Tuesday 16 November 2010

The Case of the Missing Paperback

With books like Airport Arthur Hailey (1920 - 2004) must be one of Canada's most commercially successful writers. His first book, co-written with John Castle (joint pseudonym of John William Garrod & Ronald Charles Payne), was Flight Into Danger, published simultaneously in 1958 by Ryerson Press, Toronto and Souvenir Press Ltd., London. It was based on a CBC play broadcast in 1956. The story proved to be very popular with a film in 1957 (as Zero Hour!) and new broadcasts in the UK (1962) and the US (1971 as Terror in the Sky). And of course famously spoofed in Airplane! (1980).

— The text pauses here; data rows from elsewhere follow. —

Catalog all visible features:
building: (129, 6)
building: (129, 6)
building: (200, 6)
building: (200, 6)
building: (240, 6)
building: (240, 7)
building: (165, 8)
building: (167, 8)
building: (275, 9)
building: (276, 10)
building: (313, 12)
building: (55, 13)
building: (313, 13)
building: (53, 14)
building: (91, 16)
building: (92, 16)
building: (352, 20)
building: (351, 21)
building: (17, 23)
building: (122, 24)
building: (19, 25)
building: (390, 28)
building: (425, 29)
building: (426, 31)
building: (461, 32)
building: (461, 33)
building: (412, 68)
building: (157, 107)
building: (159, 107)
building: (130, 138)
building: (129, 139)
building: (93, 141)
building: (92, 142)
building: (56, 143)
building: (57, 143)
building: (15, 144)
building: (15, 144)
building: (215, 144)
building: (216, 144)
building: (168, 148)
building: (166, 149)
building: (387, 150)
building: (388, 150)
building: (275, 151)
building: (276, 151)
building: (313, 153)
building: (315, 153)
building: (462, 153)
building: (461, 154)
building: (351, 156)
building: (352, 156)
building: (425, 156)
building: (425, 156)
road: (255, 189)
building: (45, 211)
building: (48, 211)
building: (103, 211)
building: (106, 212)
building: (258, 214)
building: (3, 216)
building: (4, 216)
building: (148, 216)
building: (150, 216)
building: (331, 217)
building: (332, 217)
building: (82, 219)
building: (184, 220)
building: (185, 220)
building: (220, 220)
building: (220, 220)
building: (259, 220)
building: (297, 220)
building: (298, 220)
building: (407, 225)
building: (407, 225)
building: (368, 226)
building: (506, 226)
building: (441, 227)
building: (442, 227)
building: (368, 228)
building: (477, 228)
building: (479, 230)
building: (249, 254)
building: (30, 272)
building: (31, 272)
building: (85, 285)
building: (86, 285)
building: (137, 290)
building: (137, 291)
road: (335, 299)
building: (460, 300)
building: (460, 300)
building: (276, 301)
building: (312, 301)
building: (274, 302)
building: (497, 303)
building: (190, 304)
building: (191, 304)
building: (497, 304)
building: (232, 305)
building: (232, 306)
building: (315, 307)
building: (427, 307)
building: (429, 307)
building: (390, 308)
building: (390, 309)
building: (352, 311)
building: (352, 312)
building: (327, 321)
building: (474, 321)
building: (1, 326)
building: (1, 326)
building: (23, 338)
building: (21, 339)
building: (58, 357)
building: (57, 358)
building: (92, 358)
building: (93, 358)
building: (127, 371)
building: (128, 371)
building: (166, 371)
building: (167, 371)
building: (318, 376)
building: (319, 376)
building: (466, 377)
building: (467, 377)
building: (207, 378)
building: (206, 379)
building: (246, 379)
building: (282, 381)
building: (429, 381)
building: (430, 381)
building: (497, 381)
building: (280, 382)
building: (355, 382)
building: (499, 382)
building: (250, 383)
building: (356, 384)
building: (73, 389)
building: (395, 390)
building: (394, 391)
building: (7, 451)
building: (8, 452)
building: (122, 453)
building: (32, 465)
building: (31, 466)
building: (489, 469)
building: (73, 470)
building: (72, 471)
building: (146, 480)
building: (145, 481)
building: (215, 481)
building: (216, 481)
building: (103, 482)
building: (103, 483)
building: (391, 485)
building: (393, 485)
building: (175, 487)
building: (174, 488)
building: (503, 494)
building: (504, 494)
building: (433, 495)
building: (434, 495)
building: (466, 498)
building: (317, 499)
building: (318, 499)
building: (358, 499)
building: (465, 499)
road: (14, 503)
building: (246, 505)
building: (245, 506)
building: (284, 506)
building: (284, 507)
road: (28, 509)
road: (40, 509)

More editions followed. The book was published by Doubleday in 1958 as Runway Zero-Eight with Bantam issuing the first American paperback in 1960 under the same title. The UK paperback edition came out in 1958 (London: Pan) and a French edition came along in 1959 under the title 714 Appelle Vancouver. But Canadians would wait 18 years for a paperback edition. And then it was an odd one from Clarke, Irwin of Toronto. Described as an educational edition on the copyright page, it is abridged with six pages of questions and topics for further study prepared by Norah K. Morrow. The abridgement alone is odd as the original edition is just 154 pages long. The Clarke, Irwin edition is longer at 158 pages but has a larger font size. Somewhere in the publisher's archives at McMaster University is the story about this book.